* REQUIRED ACTION
Give the data again exactly, without its images.

* DATA UNDER STUDY
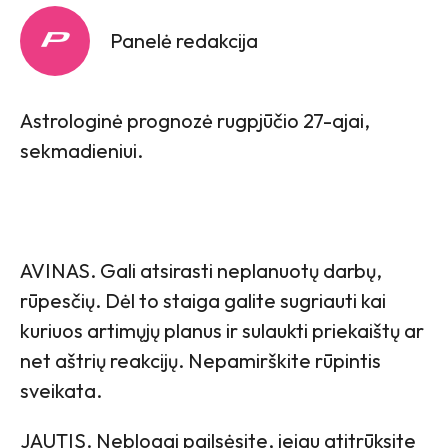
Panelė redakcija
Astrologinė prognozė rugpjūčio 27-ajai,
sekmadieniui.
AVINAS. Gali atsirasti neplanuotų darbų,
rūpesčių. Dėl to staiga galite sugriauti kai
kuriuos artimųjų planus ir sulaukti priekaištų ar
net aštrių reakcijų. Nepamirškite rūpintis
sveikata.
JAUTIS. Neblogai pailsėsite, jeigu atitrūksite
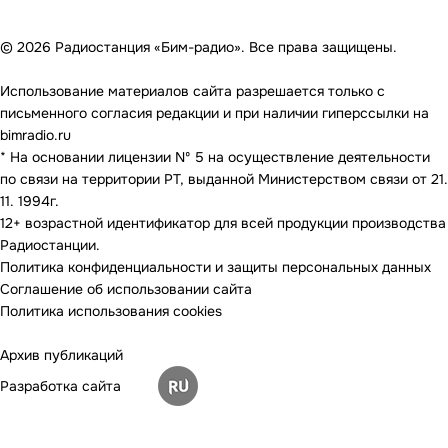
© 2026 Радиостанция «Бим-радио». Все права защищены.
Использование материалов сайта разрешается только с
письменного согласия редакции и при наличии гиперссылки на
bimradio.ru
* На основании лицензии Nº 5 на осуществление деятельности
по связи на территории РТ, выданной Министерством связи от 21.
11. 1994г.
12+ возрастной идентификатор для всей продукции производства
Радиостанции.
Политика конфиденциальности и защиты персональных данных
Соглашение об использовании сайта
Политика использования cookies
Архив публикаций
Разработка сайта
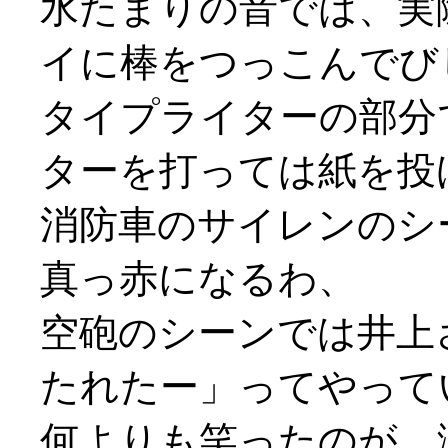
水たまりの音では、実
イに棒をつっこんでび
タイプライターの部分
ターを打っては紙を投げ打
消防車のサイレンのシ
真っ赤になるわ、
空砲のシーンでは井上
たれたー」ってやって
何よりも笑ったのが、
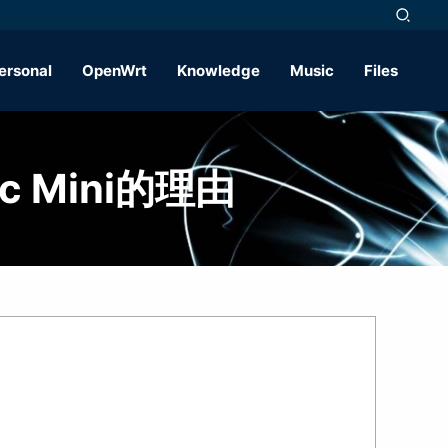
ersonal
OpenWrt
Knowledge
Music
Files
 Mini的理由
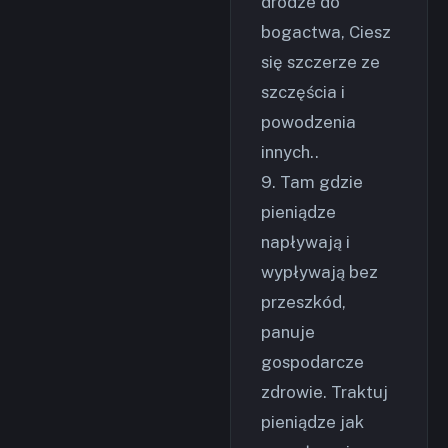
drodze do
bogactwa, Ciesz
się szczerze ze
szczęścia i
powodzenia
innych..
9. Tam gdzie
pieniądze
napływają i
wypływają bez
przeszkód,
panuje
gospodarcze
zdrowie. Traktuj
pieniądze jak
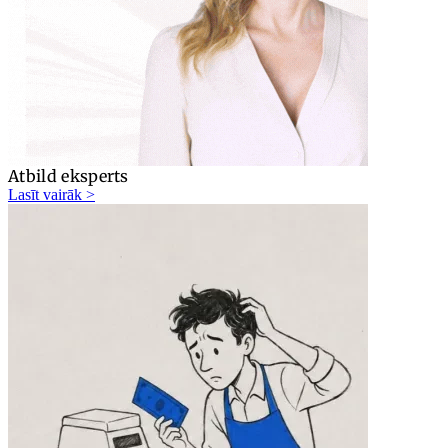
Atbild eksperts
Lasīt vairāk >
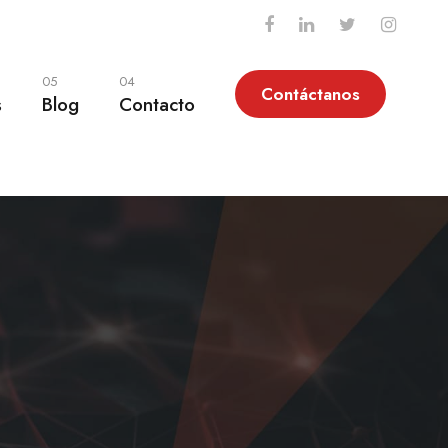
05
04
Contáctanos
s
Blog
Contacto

* SOLUTION TO THIS EXERCISE
Panelė redakcija
Astrologinė prognozė rugpjūčio 27-ajai,
sekmadieniui.
AVINAS. Gali atsirasti neplanuotų darbų,
rūpesčių. Dėl to staiga galite sugriauti kai
kuriuos artimųjų planus ir sulaukti priekaištų ar
net aštrių reakcijų. Nepamirškite rūpintis
sveikata.
JAUTIS. Neblogai pailsėsite, jeigu atitrūksite
© 2026 Радиостанция «Бим-радио». Все права защищены.
Использование материалов сайта разрешается только с
письменного согласия редакции и при наличии гиперссылки на
bimradio.ru
* На основании лицензии Nº 5 на осуществление деятельности
по связи на территории РТ, выданной Министерством связи от 21.
11. 1994г.
12+ возрастной идентификатор для всей продукции производства
Радиостанции.
Политика конфиденциальности и защиты персональных данных
Соглашение об использовании сайта
Политика использования cookies
Архив публикаций
Разработка сайта
水たまりの音では、実
イに棒をつっこんでび
タイプライターの部分
ターを打っては紙を投げ打
消防車のサイレンのシ
真っ赤になるわ、
空砲のシーンでは井上
たれたー」ってやって
何よりも笑ったのが、
ersonal
OpenWrt
Knowledge
Music
Files
 Mini的理由
drodze do
bogactwa, Ciesz
się szczerze ze
szczęścia i
powodzenia
innych..
9. Tam gdzie
pieniądze
napływają i
wypływają bez
przeszkód,
panuje
gospodarcze
zdrowie. Traktuj
pieniądze jak
Atbild eksperts
Lasīt vairāk >
05
04
Contáctanos
s
Blog
Contacto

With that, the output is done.